Health Decisions turned their website into a destination for people at the conference by converting their website into an aggregator of relevant conversation, while making it simple for visitors to begin following them on Twitter. The website update also let normal visitors and prospects of the site know that Health Decisions was at the conference and what was going on at the conference at that time.
Blog about the event
Just because the event is over doesn't mean the conversation is. A well-written and opinionated blog post can move the post-event conversation to your website. After the Internet Summit in Raleigh this past fall, we wrote a blog post recapping the ups and downs of the summit. The post had several positive results including:
1) It garnered over 225 views, meaning that even though we did not sponsor or present at the summit, we got the eyeballs equivalent to a keynote speaker.
2) It established us as not just attendees of the summit, but also knowledgeable and analytical listeners of those who did present.
3) Arguably most importantly, we still have an SERP rank of 3 for "Internet Summit in Raleigh", which is great for long tail and could be really helpful during the summit next year.
Contribute to others' social media early and often
Social media is at its best when it is social. Well before you even get to the event, read and comment on other attendees' blogs and websites, start following people who Tweet about the event, and begin conversations on the event's Facebook page. Think of it as pre-networking networking.

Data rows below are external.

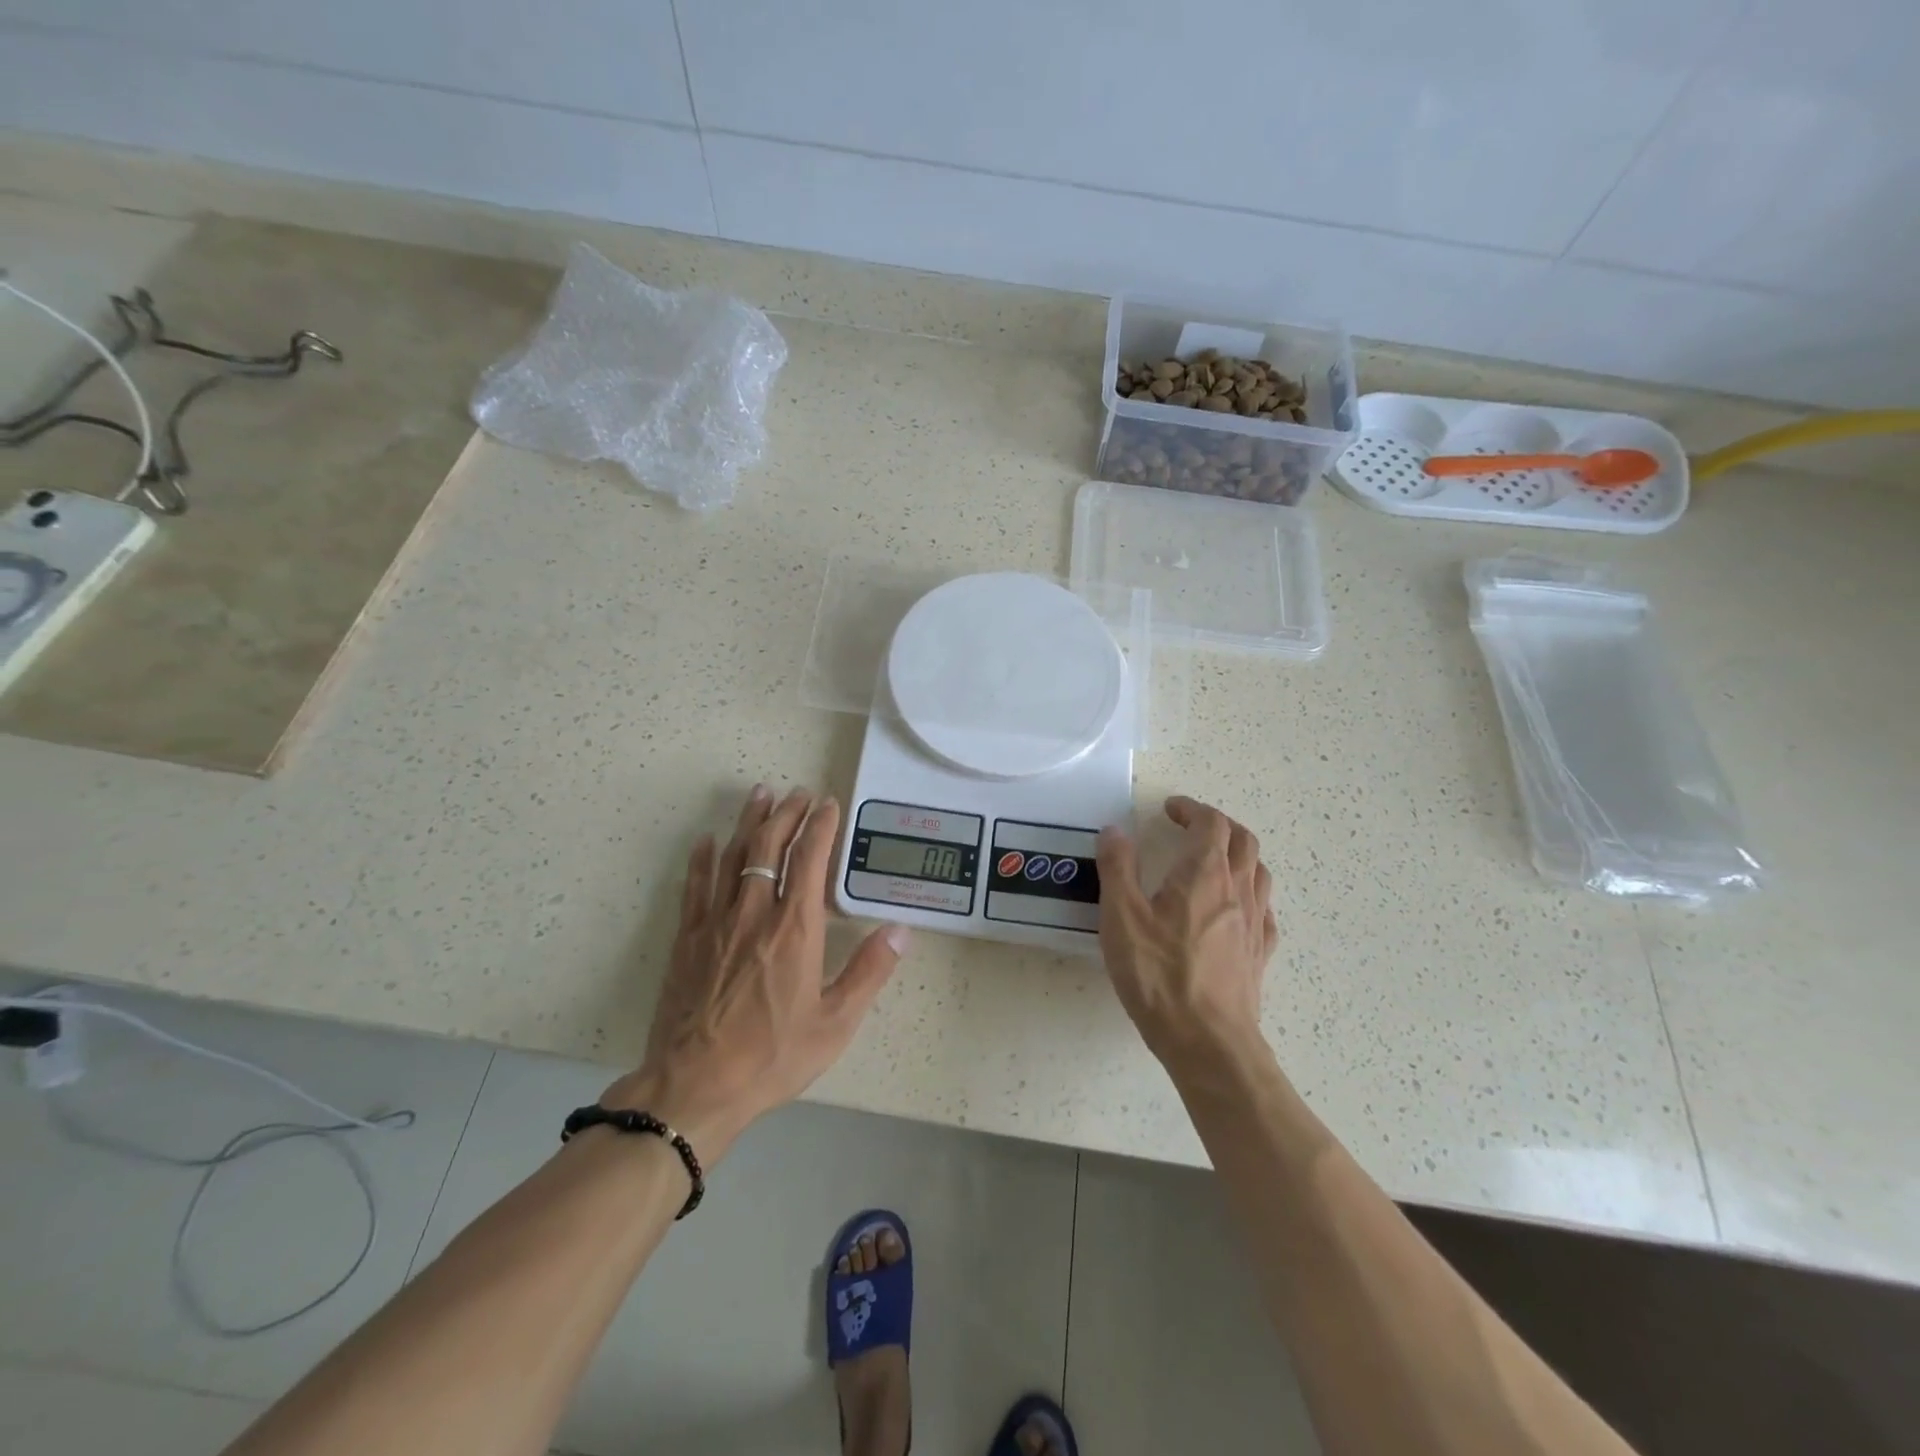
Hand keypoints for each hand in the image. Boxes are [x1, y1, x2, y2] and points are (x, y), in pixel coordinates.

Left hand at [603, 785, 907, 1158]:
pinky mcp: (688, 939)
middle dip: (786, 814)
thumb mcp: (835, 1022)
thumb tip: (901, 930)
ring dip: (748, 821)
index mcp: (794, 928)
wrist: (695, 1086)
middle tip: (798, 792)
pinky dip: (702, 859)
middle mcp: (754, 912)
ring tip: (761, 795)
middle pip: (768, 846)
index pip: (809, 859)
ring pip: (732, 855)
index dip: (820, 826)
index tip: (828, 804)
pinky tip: (707, 840)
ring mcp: (716, 922)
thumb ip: (869, 971)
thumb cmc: (773, 1055)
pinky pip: (695, 886)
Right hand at [1096, 796, 1277, 1073]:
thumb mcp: (1121, 918)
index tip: (1170, 809)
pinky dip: (1249, 894)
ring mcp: (1254, 924)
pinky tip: (1234, 908)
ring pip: (1259, 872)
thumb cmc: (1160, 975)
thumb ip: (1116, 868)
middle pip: (1243, 840)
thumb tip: (1114, 831)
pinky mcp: (1259, 955)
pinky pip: (1263, 910)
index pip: (1211, 823)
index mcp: (1204, 874)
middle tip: (1190, 827)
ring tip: (1213, 861)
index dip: (1192, 809)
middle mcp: (1237, 890)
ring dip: (1238, 855)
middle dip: (1218, 824)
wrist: (1209, 1042)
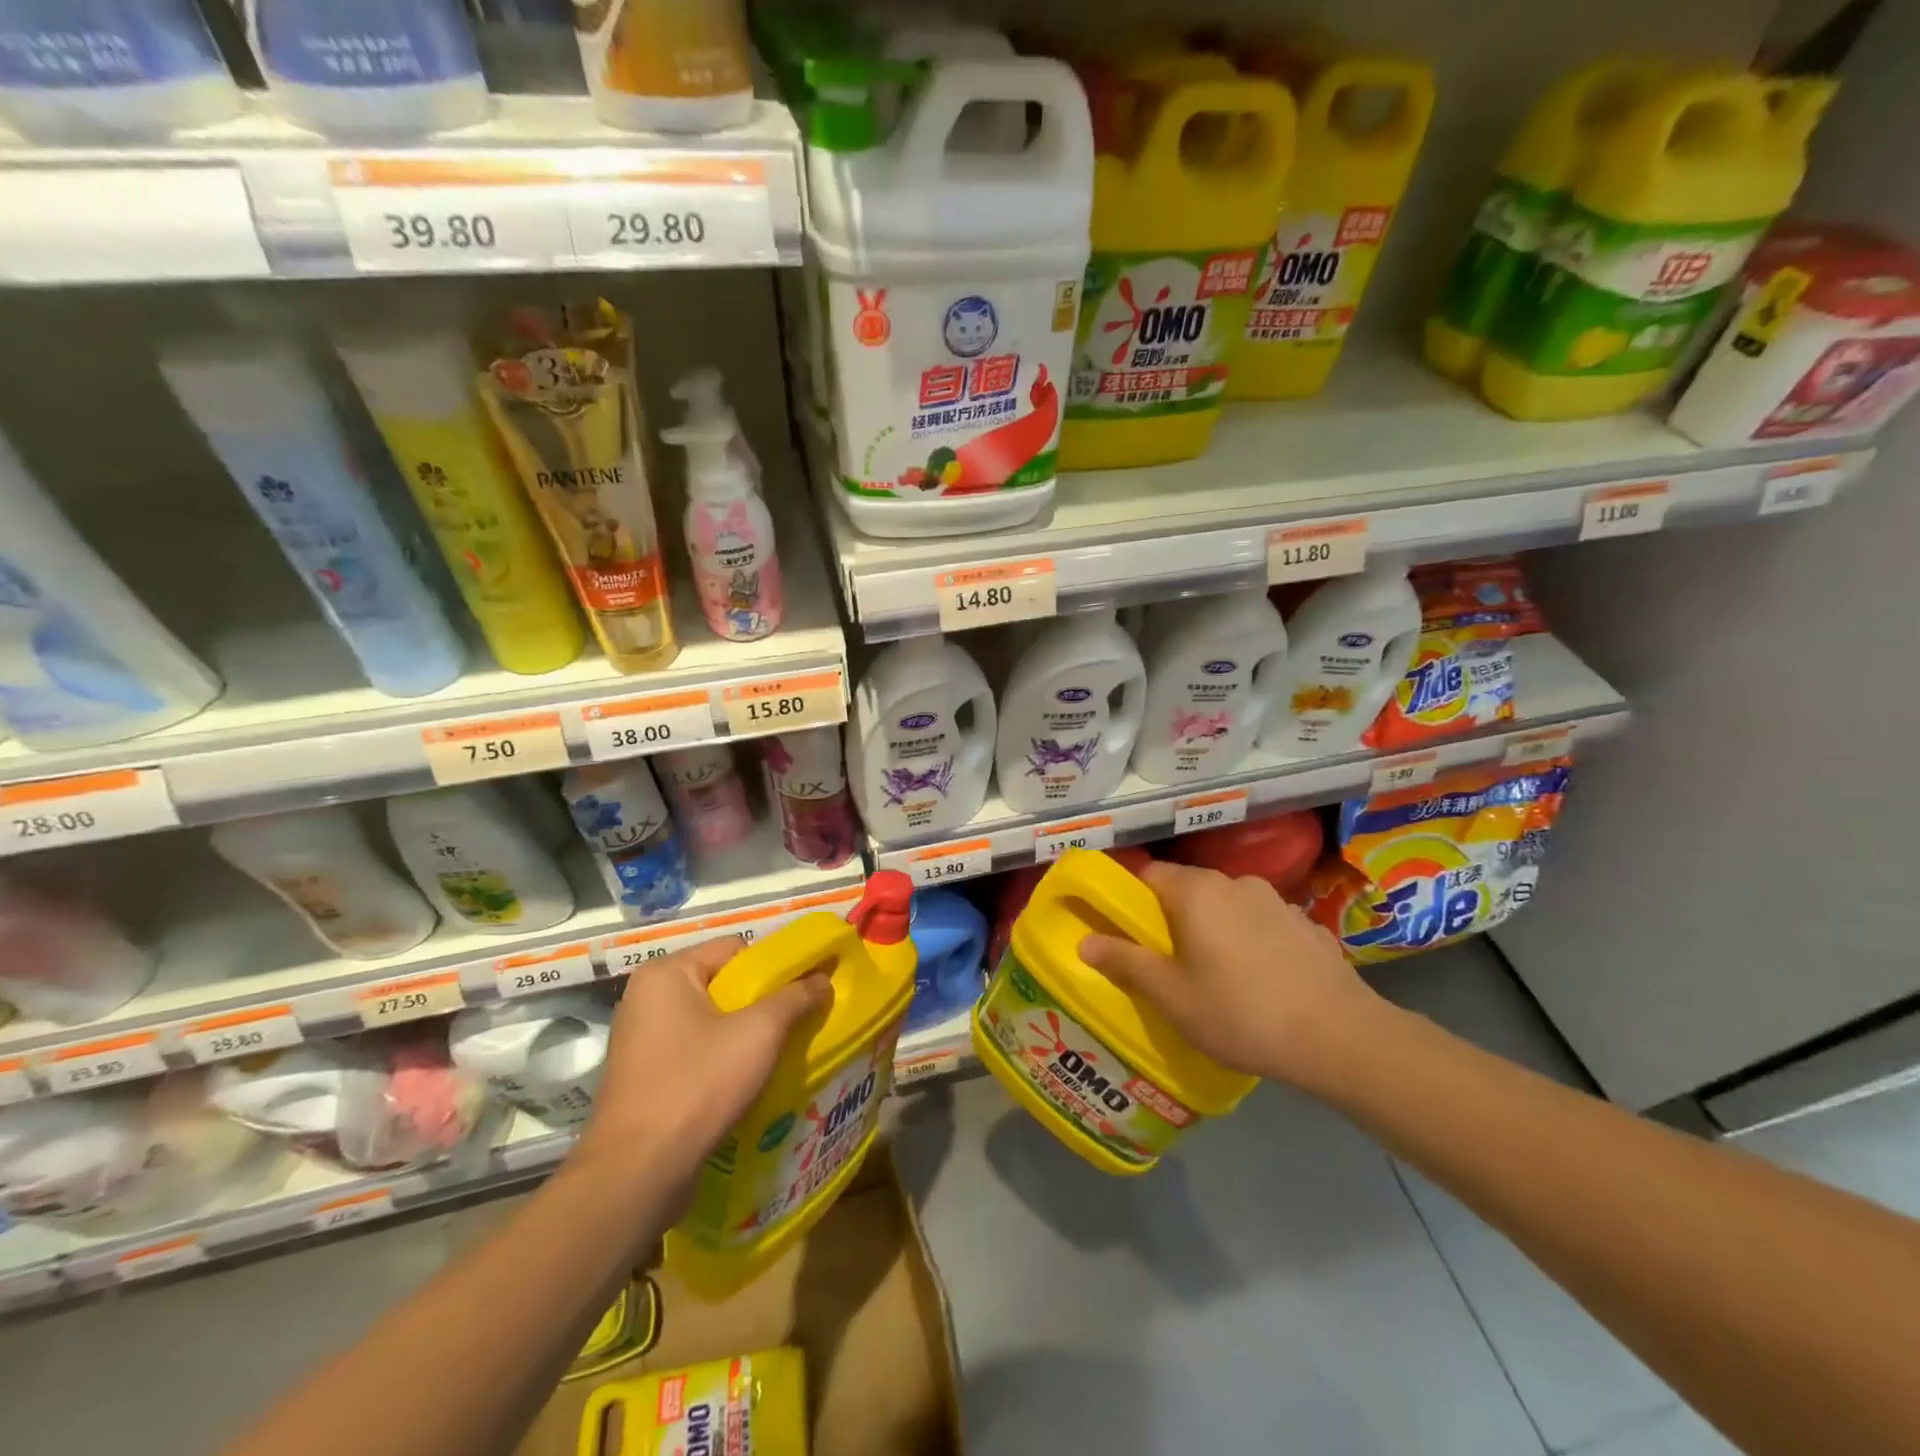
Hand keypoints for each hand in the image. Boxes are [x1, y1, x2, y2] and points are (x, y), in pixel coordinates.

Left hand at [579, 938, 831, 1186]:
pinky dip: (722, 1060)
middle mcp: (647, 998)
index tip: (803, 993)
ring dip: (745, 1035)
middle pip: (723, 984)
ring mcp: (641, 1039)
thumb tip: (823, 978)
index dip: (774, 967)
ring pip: (711, 1021)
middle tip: (794, 1025)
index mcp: (667, 973)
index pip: (735, 950)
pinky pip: (695, 1051)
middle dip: (762, 1004)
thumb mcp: (759, 1033)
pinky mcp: (643, 1076)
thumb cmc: (698, 1085)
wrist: (638, 1174)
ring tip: (776, 1055)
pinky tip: (746, 1082)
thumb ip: (795, 997)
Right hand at [1079, 860, 1385, 1093]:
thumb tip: (1085, 940)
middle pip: (1188, 888)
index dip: (1130, 898)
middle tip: (1166, 961)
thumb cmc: (1240, 1012)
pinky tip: (1262, 980)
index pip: (1148, 874)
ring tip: (1217, 974)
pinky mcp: (1308, 925)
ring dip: (1215, 928)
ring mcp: (1277, 901)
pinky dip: (1252, 941)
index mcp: (1196, 891)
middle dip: (1172, 917)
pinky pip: (1263, 924)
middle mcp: (1235, 882)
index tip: (1126, 931)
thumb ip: (1125, 962)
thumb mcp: (1171, 996)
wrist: (1340, 1037)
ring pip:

By doing these things, in addition to showing knowledge and interest in the industry, you'll have something concrete and engaging to talk about when you meet these people in real life and get to put a face on that Twitter profile pic.
What others ways could you integrate social media into event marketing? What's worked well and what didn't?
Very useful post! I'm working on a project right now which involves quite some social media, also twitter, so I will keep this in mind! I'm a bit new to the whole twitter thing. Still can't find my way in it :-0
Alex Pomer NMC team member
Great thoughts Jonathan! Twitter lists are another great way to utilize social media for event marketing. This is another example of why the earlier you get social media involved in the event, the better. You're right on in recognizing the added value of being the creator of the Twitter list for that event. Thanks for your input!
Great ideas and examples. Along with hashtags, I have noticed a lot of people utilizing Twitter lists for events lately. Creating a list of attendees is a nice way to track track conversations before and after the event without having to follow (and potentially unfollow) a large number of people. I also find myself continuing to follow the lists well after the event because they are usually a good grouping of people interested in a particular topic. From a brand/exposure standpoint, it is also nice to be the creator of the list so that your username will show up in the list name/web address.